(Aim A): Do these statements agree with the text on Sabine Magnet? For each, answer yes or no and quote the deciding words from the text: (i) Henriette Artz is based in Berlin. (ii) Sabine Magnet writes her rhymes only on the street. (iii) Henriette Artz illustrates cookbooks.
(Aim B): According to the text on Sabine Magnet, which collective has she exhibited art projects with?
(Aim C): Write the next part of the text on Sabine Magnet, picking up after its final sentence.

It all began with a typewriter and a sign on which Sabine Magnet wrote "Poetry to Go", reviving a centuries-old tradition: poetic performance, also known as spontaneous commissioned poetry. She now not only writes her special rhymes on the street, at events and in cultural institutions, but also at her desk at home - for example for her children's book "Der Gagahof"...
Sabine Magnet, who works not only as a poet but also as an author and journalist, often uses her ad hoc rhymes as a starting point for art projects, which are shown in solo and group exhibitions, such as with the collective Die Villa. For her first, completely rhymed children's book "Der Gagahof", she teamed up with illustrator Henriette Artz, whose light-footed, playful drawing style wonderfully complements the children's rhymes.
In her illustrative work, Berlin-based Henriette Artz focuses primarily on the people, things and absurdities in her immediate surroundings. After creative stages at the Kunsthochschule Berlin Weißensee and the Iceland University of the Arts, she now regularly works for the children's page of the Süddeutsche Zeitung and Zeit magazine, and illustrates cookbooks and political campaigns.

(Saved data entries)
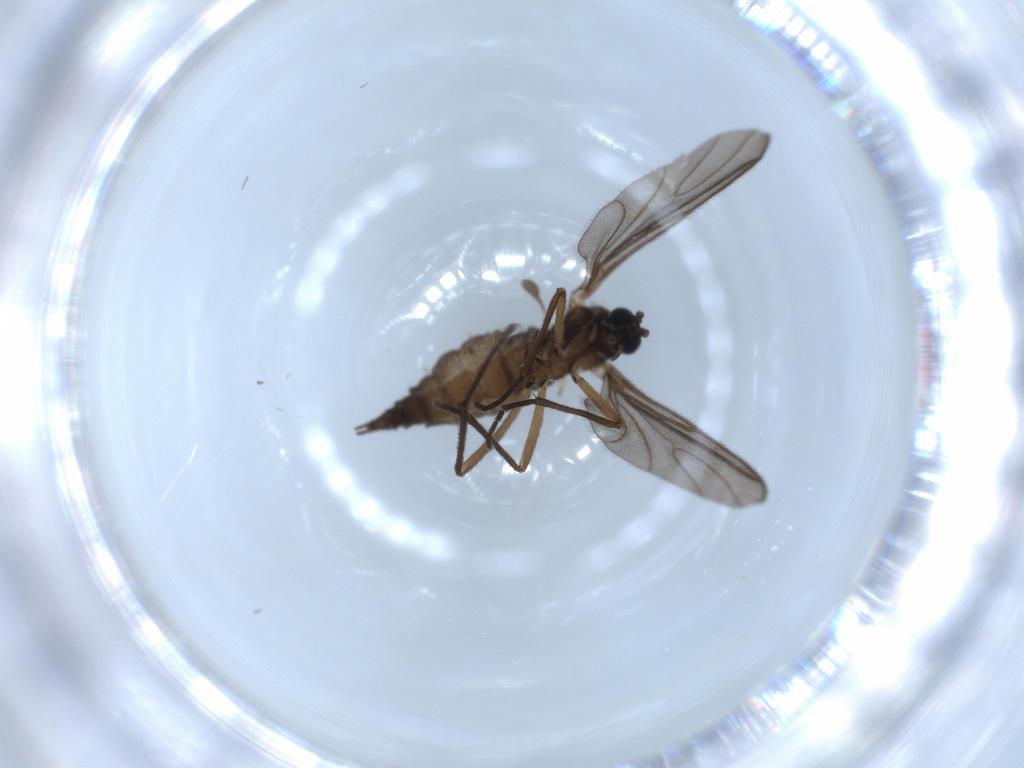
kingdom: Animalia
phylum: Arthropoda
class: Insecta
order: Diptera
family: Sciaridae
--
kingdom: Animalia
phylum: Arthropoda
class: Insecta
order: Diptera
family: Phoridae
--
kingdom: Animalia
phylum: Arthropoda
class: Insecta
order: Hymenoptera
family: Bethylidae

(Output A):
(i) Yes: "Berlin-based Henriette Artz"
(ii) No: "She now not only writes her special rhymes on the street, at events and in cultural institutions, but also at her desk at home"
(iii) Yes: "illustrates cookbooks and political campaigns"

(Output B): Die Villa.

(Output C):
Magnet and Artz brought Toronto-based design studio Wulf into their circle for the realization of the book. Creative director Linna Xu and designer Sharon Pang, who similarly like to think "out of the box" and enjoy working with visual communication, which they say promotes healthy ways of thinking.
"Once upon a time there was a farm that all the farmers thought was stupid. The general opinion was: The animals there are strange! They don't do what they're supposed to. No farmer could want something like that. They have a hundred tricks up their sleeves, the whole farm is totally gaga!"
The story unfolds its charm on the one hand through funny and thought-provoking rhymes, and on the other through the detailed drawings, which in places have the character of hidden object pictures. For typography nerds, there is a special treat: the font is not a conventional computer font, but the actual font of the author's typewriter, a coral red Remington Riviera from the 1960s...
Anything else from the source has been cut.